In total, the city only had P6.7 million in its General Fund, P9.6 million in its Special Education Fund and P2.1 million in its Trust Fund.

This is in stark contrast to its standing liabilities now at P226.4 million: P198.8 million in the General Fund, P11.5 million in the Special Education Fund and P16 million in the Trust Fund.

Less P18.5 million, the city’s cash insufficiency stands at P207.8 million.

“The city failed to reduce or eliminate the incurrence of cash overdraft. Instead, the cash insufficiency increased by 74 percent,” state accountants reported.

COA observed that the city experienced delay in remitting and paying various obligations to different government agencies “which may affect the entitlement of benefits of officials and employees.”

Lack of funds would also hamper San Pablo’s capacity to pay its present obligations “since current collections will be used to pay prior year’s obligation.” This would affect the cash availability for the succeeding year.

Only 8 percent

Due to unavailability of funds, the city implemented only 12 projects out of the 144 lined-up for the year, or only 8 percent.

“This deprived the city’s constituents of the benefits they could have enjoyed from the payment of their taxes through development projects and programs,” COA said.

Among the delayed projects were: construction, repair or renovation of school buildings, multi-purpose buildings and barangay (village) halls, line canals, roads; agricultural productivity enhancement program; construction of a water reservoir and water system; and rural poverty alleviation program.

COA said that this might result in the slow progress of the city which may further drag the city’s classification compared with neighboring municipalities and cities from within Laguna.

Low generation of income “causes negative impact” on the city’s efficiency of work in providing benefits to its constituents, auditors said.

Review of the 2012 financial statements of the city showed that San Pablo incurred expenses in the amount of P732.5 million, way above the total collected income amounting to P716.3 million.

Expenses in the amount of P68.4 million at the time of the effectivity of the 1992 Tax Code is only nine percent of the expenses for 2012.

“In effect, the tax rates provided in the 1992 Tax Code were no longer just and reasonable to the present economic condition and relatively affects the financial capability of the city,” COA said.

Auditors noted that low generation of income was due to the city’s failure to collect delinquent taxes on real property and business establishments.

They urged the city officials to revise already the stale 1992 City Tax Code to generate more sources of income.

In response, the city officials already informed COA that the provincial council finally approved and enacted the 2012 Revised Revenue Code on March 13, 2012.

“It is expected that the new revenue code will generate an increase of 20 to 25 percent to the city’s collection,” they said.

DATA RECORDS
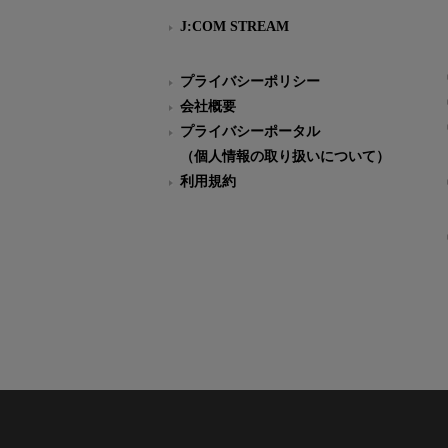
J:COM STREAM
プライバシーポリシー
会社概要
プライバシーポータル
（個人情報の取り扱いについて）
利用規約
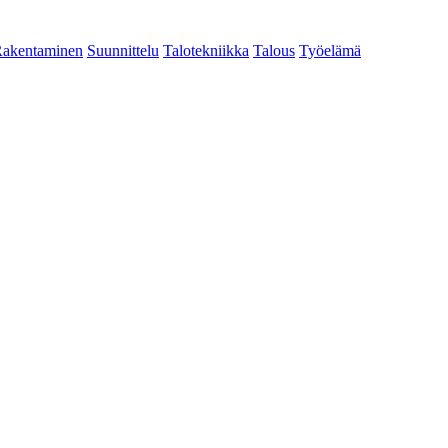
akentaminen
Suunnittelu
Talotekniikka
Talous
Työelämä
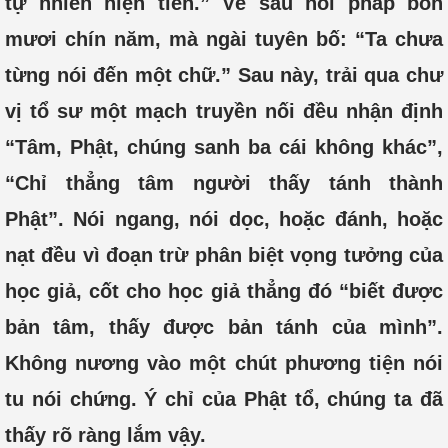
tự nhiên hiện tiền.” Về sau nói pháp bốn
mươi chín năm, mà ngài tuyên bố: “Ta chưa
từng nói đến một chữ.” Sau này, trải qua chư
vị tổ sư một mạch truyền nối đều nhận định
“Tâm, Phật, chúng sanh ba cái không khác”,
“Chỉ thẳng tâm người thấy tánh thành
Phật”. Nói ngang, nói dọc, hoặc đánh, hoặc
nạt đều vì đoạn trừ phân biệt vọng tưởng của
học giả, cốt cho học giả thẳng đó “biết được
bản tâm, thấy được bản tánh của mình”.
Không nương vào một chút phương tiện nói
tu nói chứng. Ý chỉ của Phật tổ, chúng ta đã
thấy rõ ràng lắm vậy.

REQUIREMENT
According to the excerpt on San Pablo's finances, how many of the city's lined-up projects for the year were implemented?

EXPECTED OUTPUT
Only 12 of the 144 projects, or 8 percent.